Students are finishing up their orchestra pieces. We’re going through scores and parts with a microscope, making sure every entrance has a dynamic, breaking up undotted half-notes in 6/8 meter, deciding almost arbitrarily whether one oboe or two on a given line, figuring out how far to extend cautionary accidentals, and so on and so on. We’re so petrified that a question about some ambiguity will arise in our allotted 20 minutes of rehearsal. We split hairs to make lines lightning-fast to sightread that aren’t at all difficult to play. It reaches the analogous point of de-italicizing commas in a text document.

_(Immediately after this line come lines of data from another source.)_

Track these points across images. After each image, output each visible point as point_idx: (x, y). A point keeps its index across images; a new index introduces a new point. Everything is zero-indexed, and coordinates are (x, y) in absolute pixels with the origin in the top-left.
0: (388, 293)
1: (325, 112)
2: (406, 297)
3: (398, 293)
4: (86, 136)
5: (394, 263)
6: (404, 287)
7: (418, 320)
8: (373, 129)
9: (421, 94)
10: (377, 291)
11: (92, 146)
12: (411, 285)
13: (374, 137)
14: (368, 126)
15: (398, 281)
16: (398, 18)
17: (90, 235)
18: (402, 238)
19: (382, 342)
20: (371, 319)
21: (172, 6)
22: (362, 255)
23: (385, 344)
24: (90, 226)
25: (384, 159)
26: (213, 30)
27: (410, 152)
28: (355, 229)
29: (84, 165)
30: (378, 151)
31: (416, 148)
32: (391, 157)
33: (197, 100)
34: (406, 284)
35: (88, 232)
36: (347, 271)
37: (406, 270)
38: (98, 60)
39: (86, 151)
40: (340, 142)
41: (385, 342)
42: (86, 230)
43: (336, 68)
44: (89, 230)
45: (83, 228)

It’s the most exhausting thing I do during the year.Â
This student’s piece was based on William Blake, and, once finished, we started chatting about Blake. The student had run across a reference to a piece by Eve Beglarian based on Blake, The Marriage of Heaven and Hell. I plucked a score of the piece out of my file cabinet, and we opened it. There on the inside cover was a notice from Eve:
EVERYONE: I am definitely interested in hearing suggestions for improvement in the notation & orchestration of the piece. Please tell me of ANY difficulty or confusion or whatever….
[A phone number follows.]
Thanks, and I hope you have fun playing this piece!

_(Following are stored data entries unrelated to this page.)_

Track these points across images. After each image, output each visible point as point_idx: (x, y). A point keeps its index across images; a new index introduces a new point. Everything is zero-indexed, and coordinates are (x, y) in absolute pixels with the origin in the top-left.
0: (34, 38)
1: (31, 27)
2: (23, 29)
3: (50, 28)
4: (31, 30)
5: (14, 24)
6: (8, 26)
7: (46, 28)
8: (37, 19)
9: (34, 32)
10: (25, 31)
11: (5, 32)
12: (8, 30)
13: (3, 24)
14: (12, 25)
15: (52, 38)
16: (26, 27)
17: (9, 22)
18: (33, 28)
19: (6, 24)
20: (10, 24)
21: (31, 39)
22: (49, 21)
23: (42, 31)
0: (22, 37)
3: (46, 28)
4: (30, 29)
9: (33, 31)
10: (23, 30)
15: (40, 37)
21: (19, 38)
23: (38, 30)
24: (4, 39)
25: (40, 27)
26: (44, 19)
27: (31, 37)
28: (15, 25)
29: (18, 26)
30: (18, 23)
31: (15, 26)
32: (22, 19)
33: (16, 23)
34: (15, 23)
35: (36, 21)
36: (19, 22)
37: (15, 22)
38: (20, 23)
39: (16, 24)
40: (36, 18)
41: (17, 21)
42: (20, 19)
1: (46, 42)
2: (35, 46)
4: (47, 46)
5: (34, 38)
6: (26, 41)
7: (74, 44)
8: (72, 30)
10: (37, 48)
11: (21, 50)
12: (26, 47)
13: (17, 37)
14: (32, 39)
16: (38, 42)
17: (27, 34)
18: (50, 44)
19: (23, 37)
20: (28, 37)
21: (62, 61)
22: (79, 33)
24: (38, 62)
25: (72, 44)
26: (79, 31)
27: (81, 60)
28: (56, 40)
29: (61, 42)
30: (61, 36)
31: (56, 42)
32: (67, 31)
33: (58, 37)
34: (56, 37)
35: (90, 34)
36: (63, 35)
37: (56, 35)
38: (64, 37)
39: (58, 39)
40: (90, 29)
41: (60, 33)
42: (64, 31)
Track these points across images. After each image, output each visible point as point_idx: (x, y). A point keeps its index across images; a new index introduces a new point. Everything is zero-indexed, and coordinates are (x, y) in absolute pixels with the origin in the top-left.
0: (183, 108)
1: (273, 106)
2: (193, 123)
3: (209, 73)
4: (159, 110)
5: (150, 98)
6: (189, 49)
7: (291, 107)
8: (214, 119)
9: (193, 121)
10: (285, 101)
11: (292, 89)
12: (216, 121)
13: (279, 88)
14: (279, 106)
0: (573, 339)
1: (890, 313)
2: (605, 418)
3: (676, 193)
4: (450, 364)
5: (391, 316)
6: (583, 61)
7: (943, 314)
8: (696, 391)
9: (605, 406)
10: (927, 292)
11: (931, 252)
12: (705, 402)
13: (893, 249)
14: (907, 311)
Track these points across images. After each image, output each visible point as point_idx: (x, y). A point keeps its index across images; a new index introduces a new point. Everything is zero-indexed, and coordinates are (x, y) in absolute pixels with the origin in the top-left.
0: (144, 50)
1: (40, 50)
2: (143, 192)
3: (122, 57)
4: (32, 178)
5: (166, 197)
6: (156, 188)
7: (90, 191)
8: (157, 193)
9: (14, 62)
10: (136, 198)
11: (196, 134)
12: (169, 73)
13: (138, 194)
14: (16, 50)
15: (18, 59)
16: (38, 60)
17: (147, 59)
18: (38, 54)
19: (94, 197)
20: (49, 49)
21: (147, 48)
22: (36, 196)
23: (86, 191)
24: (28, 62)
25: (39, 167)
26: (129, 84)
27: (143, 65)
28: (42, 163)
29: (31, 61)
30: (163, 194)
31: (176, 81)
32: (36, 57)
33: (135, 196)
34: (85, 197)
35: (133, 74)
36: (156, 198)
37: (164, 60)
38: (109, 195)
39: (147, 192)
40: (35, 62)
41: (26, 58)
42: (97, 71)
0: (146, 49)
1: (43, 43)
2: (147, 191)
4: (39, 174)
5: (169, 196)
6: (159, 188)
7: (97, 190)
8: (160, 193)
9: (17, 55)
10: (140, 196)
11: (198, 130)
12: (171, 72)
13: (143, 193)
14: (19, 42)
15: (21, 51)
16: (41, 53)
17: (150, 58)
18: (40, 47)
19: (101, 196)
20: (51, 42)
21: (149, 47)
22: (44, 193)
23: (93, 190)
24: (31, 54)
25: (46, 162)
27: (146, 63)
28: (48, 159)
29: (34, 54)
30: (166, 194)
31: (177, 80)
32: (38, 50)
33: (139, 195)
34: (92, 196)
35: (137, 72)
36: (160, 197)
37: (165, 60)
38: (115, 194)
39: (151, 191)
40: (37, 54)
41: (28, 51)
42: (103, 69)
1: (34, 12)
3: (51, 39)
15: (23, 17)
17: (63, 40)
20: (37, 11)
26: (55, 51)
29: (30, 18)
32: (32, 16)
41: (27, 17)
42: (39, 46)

What a refreshing jolt back into a less pretentious musical world! Only a woman, or perhaps only Eve, would have the balls to put a disclaimer like that: a note that says not, “I am a professional, I know all, and you must follow my every notated whim,” but, “I am an artist and I’m trying something no one’s ever done before, if it doesn’t work out for you give me some feedback.” What a dreary mausoleum the orchestra is. What a breath of fresh air Eve is.